Stephen C. Zumbrun and Frank L. Tamulonis
In American Petroleum Institute (“API”) v. Environmental Protection Agency (“EPA”), 2017 WL 2883867 (D.C. Cir. July 7, 2017), the D.C. Circuit upheld, severed, and vacated portions of a 2015 EPA final rule, Definition of Solid Waste, 80 Fed. Reg. 1,694, 1,738/3 (Jan. 13, 2015) (the “Final Rule”). As explained below, the court: 1) upheld “Factor 3” of the “legitimate recycling” test defined in the rule; 2) vacated “Factor 4” of the legitimate recycling test; 3) vacated the Verified Recycler Exclusion (“VRE”), thereby reinstating the Transfer Based Exclusion (“TBE”) while retaining emergency preparedness requirements for generators and expanded containment requirements; and 4) held that the court did not have jurisdiction to review a deferred action by the EPA on containment and notification conditions for materials, products, or processes specifically excluded from the definition of “solid waste.”

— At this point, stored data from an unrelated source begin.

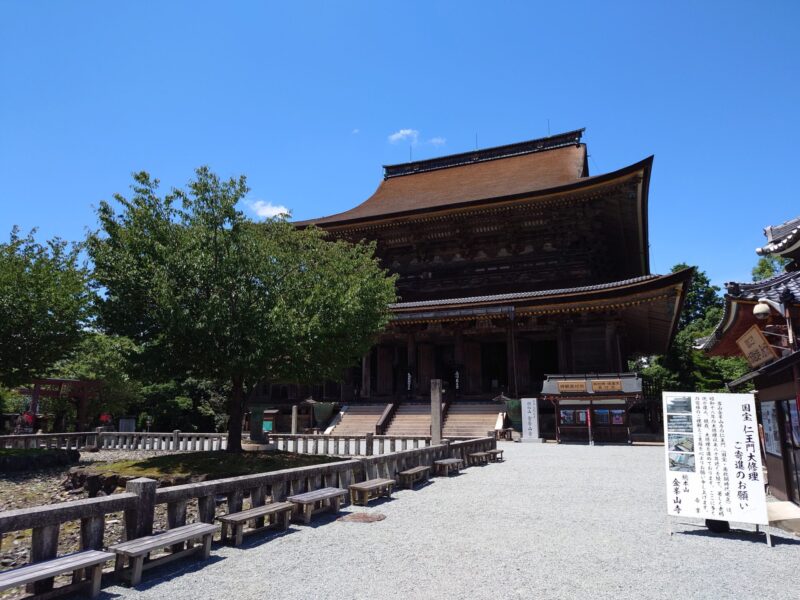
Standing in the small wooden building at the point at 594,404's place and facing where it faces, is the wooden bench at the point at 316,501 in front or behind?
in front

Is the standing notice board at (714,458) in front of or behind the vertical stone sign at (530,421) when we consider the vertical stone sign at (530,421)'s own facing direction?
in front

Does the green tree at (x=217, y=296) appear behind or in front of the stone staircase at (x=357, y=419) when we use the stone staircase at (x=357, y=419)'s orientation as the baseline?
in front

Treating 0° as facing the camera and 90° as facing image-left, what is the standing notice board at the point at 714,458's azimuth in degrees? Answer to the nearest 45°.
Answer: approximately 0°

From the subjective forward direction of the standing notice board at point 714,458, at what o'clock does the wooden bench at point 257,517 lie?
The wooden bench is roughly at 2 o'clock from the standing notice board.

In the Final Rule, the EPA established criteria categorizing hazardous secondary materials as being legitimately “recycled” and therefore not regulated as solid waste under the Resource Conservation and Recovery Act (“RCRA”), and “sham recycling,” i.e. “discarded” materials, which are regulated by RCRA. In defining “legitimate recycling,” the EPA established four factors a company must satisfy to qualify, and replaced the Transfer Based Exclusion, which establishes when transferred materials are a solid waste, with the Verified Recycler Exclusion. Id. at 2. The Final Rule also permitted spent catalysts to be eligible for exemptions and deferred a decision on whether to add conditions to 32 previously promulgated exclusions from the solid waste definition. Id.

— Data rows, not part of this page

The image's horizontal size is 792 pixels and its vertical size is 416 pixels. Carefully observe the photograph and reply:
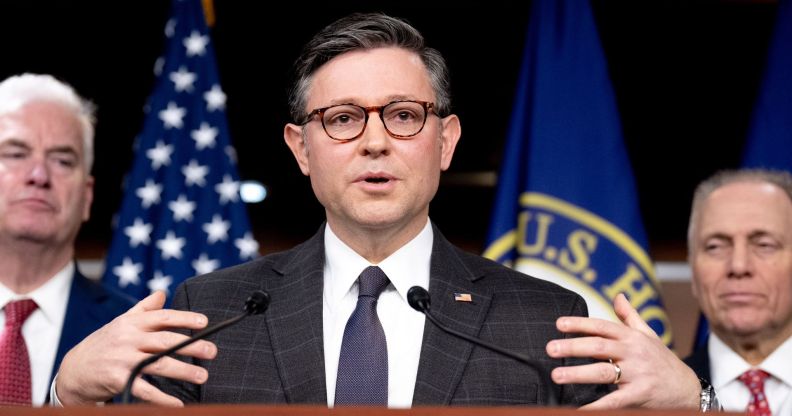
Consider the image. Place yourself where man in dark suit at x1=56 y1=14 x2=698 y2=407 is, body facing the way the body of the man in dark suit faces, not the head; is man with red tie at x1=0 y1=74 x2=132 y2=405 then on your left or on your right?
on your right

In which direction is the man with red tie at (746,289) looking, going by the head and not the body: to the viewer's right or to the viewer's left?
to the viewer's left

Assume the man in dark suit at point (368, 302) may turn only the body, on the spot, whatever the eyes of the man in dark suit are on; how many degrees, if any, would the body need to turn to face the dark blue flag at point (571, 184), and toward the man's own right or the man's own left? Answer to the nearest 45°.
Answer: approximately 135° to the man's own left

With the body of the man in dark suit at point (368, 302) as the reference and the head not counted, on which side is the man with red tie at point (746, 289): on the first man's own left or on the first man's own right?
on the first man's own left

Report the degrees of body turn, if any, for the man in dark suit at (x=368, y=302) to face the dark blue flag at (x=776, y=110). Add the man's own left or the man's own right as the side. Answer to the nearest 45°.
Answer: approximately 135° to the man's own left

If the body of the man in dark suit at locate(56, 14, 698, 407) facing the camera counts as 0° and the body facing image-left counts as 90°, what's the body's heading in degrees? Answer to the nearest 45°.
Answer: approximately 0°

Industry petitioners challenged the third factor (“Factor 3”) and the fourth factor (“Factor 4”) of the recycling test created by the Final Rule. Under Factor 3, a firm controlling the secondary material must “manage the hazardous secondary material as a valuable commodity.” Under Factor 4, the product “must be comparable to a legitimate product or intermediate.” API at 3; citing 40 C.F.R. § 260.43(a)(3)-(4). The court upheld Factor 3, explaining that Factor 3 does not require anything beyond what could be expected of firms engaged in legitimate recycling: assuring that a material is “immediately identifiable”. Id. at 4. The court, however, vacated Factor 4, reasoning that while the test would “ensnare some sham recycling,” it was “not a reasonable tool for distinguishing products from wastes.” API at 5, quoting Safe Food & Fertilizer v. E.P.A., 350 F.3d 1263, 1269 (D.C. Cir. 2003), on reh’g in part, 365 F.3d 46 (D.C. Cir. 2004). Further, the court found that an exception established to prevent legitimate recycled products from being labeled “sham” did not save Factor 4. Id. at 6. That exception required a company to comply with documentation and other requirements to meet the standards for the exception; noncompliance would result in the process and materials being labeled sham recycling. Id.; see also 40 C.F.R. § 260.43(a)(4)(iii). In discrediting the exception, the court noted that “paperwork is not alchemy; a legitimate product will not morph into waste if its producer fails to file a form . . . .” API at 7, and vacated Factor 4.
The court also vacated the VRE. The VRE is an exclusion for “reclamation,” which for certain materials is generally treated as discarded unless subject to a specific exclusion for a material or process. See Id. at 8-9. The exclusion was originally known as the Transfer-Based Exclusion (“TBE”), where a generator could send materials to a reclaimer with an RCRA permit or the generator could send materials to a third party without a permit, as long as the generator made reasonable efforts to ensure that the reclaimer legitimately reclaims hazardous secondary material. Id. at 9. In the Final Rule, TBE was replaced with the VRE, which differed from the TBE by requiring generators to meet emergency preparedness standards and to send their materials to reclaimers who have an RCRA permit or variance. Id.
In vacating the VRE, the court questioned why the VRE process needed administrative approval, but a generator that reclaimed materials in-house (instead of transferring to a third party) did not. Id. at 13-14. By vacating the VRE, the TBE was reinstated. Id. at 17. The court retained the emergency preparedness requirements for generators, see 40 C.F.R. 261.4(a)(24)(v)(E), and the expanded containment requirement, see 40 C.F.R. 261.4(a)(24)(v)(E), from the Final Rule, determining that these provisions were able to be severed because the court was without any “substantial doubt” that the EPA would have adopted the portions of the Final Rule on its own because they overcame “regulatory gaps” determined by the EPA. Id. at 15. The court, however, also held that it could not sever the portion of the Final Rule that would have permitted spent catalyst generators to utilize the TBE. Id. at 14. Finally, environmental petitioners challenged the deferred action of the EPA in applying containment and notification conditions to exclusions promulgated prior to 2008, but the court held that it lacked jurisdiction to review the deferred action of the EPA. Id. at 16.